Once a hunting ground of the Electors of Brandenburg the Großer Tiergarten park of today was designed in the 1830s by landscape architect Peter Joseph Lenné.
[4] A site next to the Tiergarten park is the former location of a villa at Tiergartenstrasse 4 where more than 60 Nazi bureaucrats and doctors worked in secret under the "T4" program to organize the mass murder of sanatorium and psychiatric hospital patients deemed unworthy to live.
In addition, the tree-lined pedestrian avenues emanating from the Victory Column contain several ceremonial sculptures of Prussian aristocrats enacting an 18th-century hunt.
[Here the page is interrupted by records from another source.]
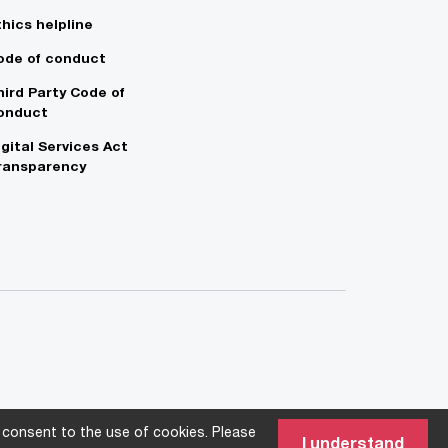
thics helpline
ode of conduct
hird Party Code of
onduct
igital Services Act
ransparency
 consent to the use of cookies. Please
I understand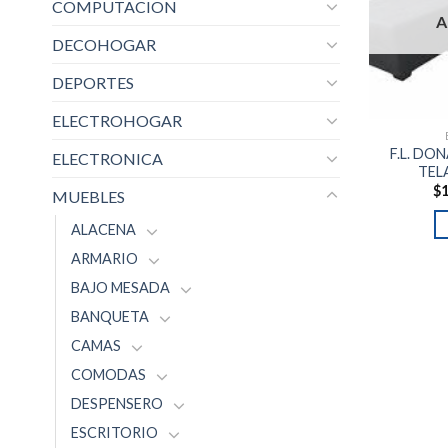
COMPUTACION
A
DECOHOGAR
DEPORTES
ELECTROHOGAR
F.L. D
ELECTRONICA
TEL
$
1
MUEBLES
ALACENA
ARMARIO
BAJO MESADA
BANQUETA
CAMAS
COMODAS
DESPENSERO
ESCRITORIO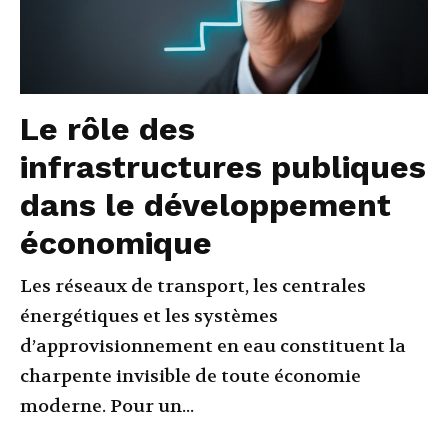
Le rôle des
infrastructures publiques
dans le développement
économique
Les réseaux de transport, les centrales
énergétiques et les systèmes
d’approvisionnement en eau constituent la
charpente invisible de toute économie
moderne. Pour un...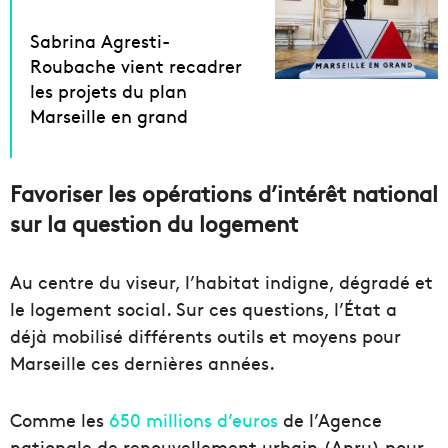
Sabrina Agresti-
Roubache vient recadrer
les projets du plan
Marseille en grand
Favoriser les opérations d’intérêt national
sur la question du logement
Au centre du viseur, l’habitat indigne, dégradé et
le logement social. Sur ces questions, l’État a
déjà mobilisé différents outils et moyens pour
Marseille ces dernières années.
Comme les
650 millions d’euros
de l’Agence
nationale de renouvellement urbain (Anru) pour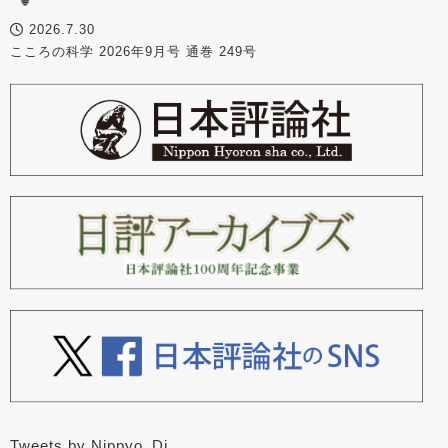
2026.7.30
こころの科学 2026年9月号 通巻 249号
Tweets by Nippyo_Dj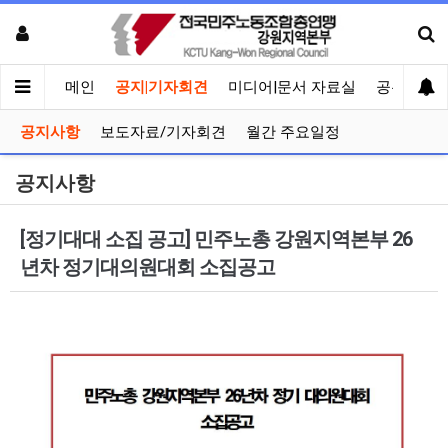
메인
공지|기자회견
미디어|문서 자료실
공유게시
공지사항
보도자료/기자회견
월간 주요일정
공지사항
[정기대대 소집 공고] 민주노총 강원지역본부 26
년차 정기대의원대회 소집공고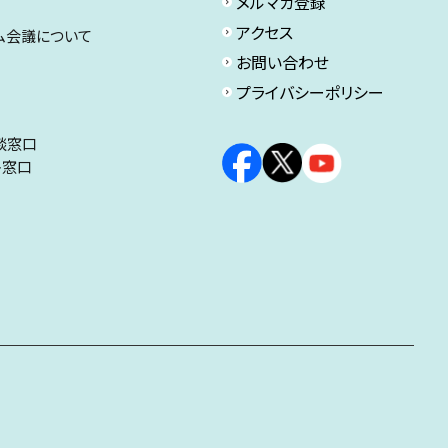
メルマガ登録
アクセス
ム会議について
お問い合わせ
プライバシーポリシー
談窓口
ト窓口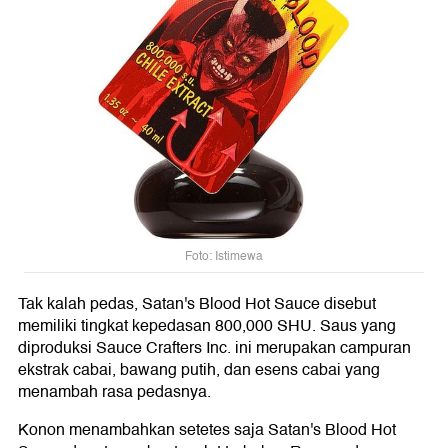
Foto: Istimewa
Tak kalah pedas, Satan's Blood Hot Sauce disebut
memiliki tingkat kepedasan 800,000 SHU. Saus yang
diproduksi Sauce Crafters Inc. ini merupakan campuran
ekstrak cabai, bawang putih, dan esens cabai yang
menambah rasa pedasnya.
Konon menambahkan setetes saja Satan's Blood Hot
The Brandenburg Gate and the Potsdamer Platz are situated on the eastern rim of the locality, which itself was the former frontier between East and West Berlin.
In between are the neoclassical Saint Matthew Church, built in 1845 by Friedrich August Stüler, the Gemäldegalerie as well as the new branch of the Berlin State Library (Staatsbibliothek).
The adjacent area between the park and the Landwehrkanal is home to Emil Fahrenkamp's 1932 Shell-Haus, numerous embassies and the Bendlerblock, where in 1944 Claus Schenk Graf von Stauffenberg and the conspirators of the 20 July plot were shot by a firing squad.
On 24 July 2008, then-US presidential candidate Barack Obama spoke at the Victory Column in front of a crowd of over 200,000 people.